U.S. companies created far fewer jobs than expected in August as the Covid resurgence coincided with cutbacks in hiring, according to a report Wednesday from payroll services firm ADP.
Private payrolls rose just 374,000 for the month, well below the Dow Jones estimate of 600,000 though above July’s 326,000, which was revised downward slightly from initial 330,000 reading.
Most of the new jobs came from leisure and hospitality, which added 201,000 positions in a somewhat hopeful sign that an industry beset by a labor shortage continues to recover.
Education and health services combined to add 59,000 for the month as hospitals in some parts of the country were swamped with virus cases and schools begin to reopen.
“The delta variant of COVID-19 appears to have dented the job market recovery,” said Mark Zandi, chief economist at Moody’s Analytics, which works with ADP on the report. “Job growth remains strong, but well off the pace of recent months. Job growth remains inextricably tied to the path of the pandemic.”

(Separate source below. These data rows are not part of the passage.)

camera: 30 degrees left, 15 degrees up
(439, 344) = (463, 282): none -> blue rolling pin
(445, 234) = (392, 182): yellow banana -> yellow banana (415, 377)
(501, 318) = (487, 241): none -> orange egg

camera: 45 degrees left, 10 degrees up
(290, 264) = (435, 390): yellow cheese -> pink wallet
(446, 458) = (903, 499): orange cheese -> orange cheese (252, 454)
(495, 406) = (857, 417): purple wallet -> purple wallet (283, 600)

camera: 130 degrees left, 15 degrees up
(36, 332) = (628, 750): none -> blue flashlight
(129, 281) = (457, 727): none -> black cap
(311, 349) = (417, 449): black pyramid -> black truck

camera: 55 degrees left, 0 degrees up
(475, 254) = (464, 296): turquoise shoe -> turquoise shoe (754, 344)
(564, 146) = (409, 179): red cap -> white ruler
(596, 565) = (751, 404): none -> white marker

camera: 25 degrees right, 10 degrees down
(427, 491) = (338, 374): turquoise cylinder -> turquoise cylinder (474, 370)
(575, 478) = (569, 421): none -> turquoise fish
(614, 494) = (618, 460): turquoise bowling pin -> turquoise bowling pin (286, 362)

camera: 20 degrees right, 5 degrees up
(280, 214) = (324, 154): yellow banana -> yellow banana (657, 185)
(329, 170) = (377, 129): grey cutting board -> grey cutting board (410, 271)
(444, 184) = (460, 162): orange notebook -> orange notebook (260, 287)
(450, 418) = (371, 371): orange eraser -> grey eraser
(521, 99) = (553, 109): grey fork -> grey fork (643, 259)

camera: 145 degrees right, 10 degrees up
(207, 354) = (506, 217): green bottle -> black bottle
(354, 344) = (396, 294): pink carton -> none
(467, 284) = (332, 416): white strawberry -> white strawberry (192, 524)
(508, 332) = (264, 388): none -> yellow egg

The apparent letdown comes at a pivotal time.
Following a robust recovery from the shortest but steepest recession in U.S. history, economic data of late has been disappointing, possibly reflecting pullbacks from this summer’s surge of the Covid delta variant. The U.S. has been averaging about 150,000 new cases a day following a burst in July and August.
Markets are awaiting Friday’s nonfarm payrolls report, which is expected to show 720,000 new jobs added and an unemployment rate falling to 5.2%, according to Dow Jones estimates.
Wall Street initially shrugged off the ADP report, with stock market futures still pointing to a higher open. However, major averages were mixed in late-morning trade and government bond yields were little changed.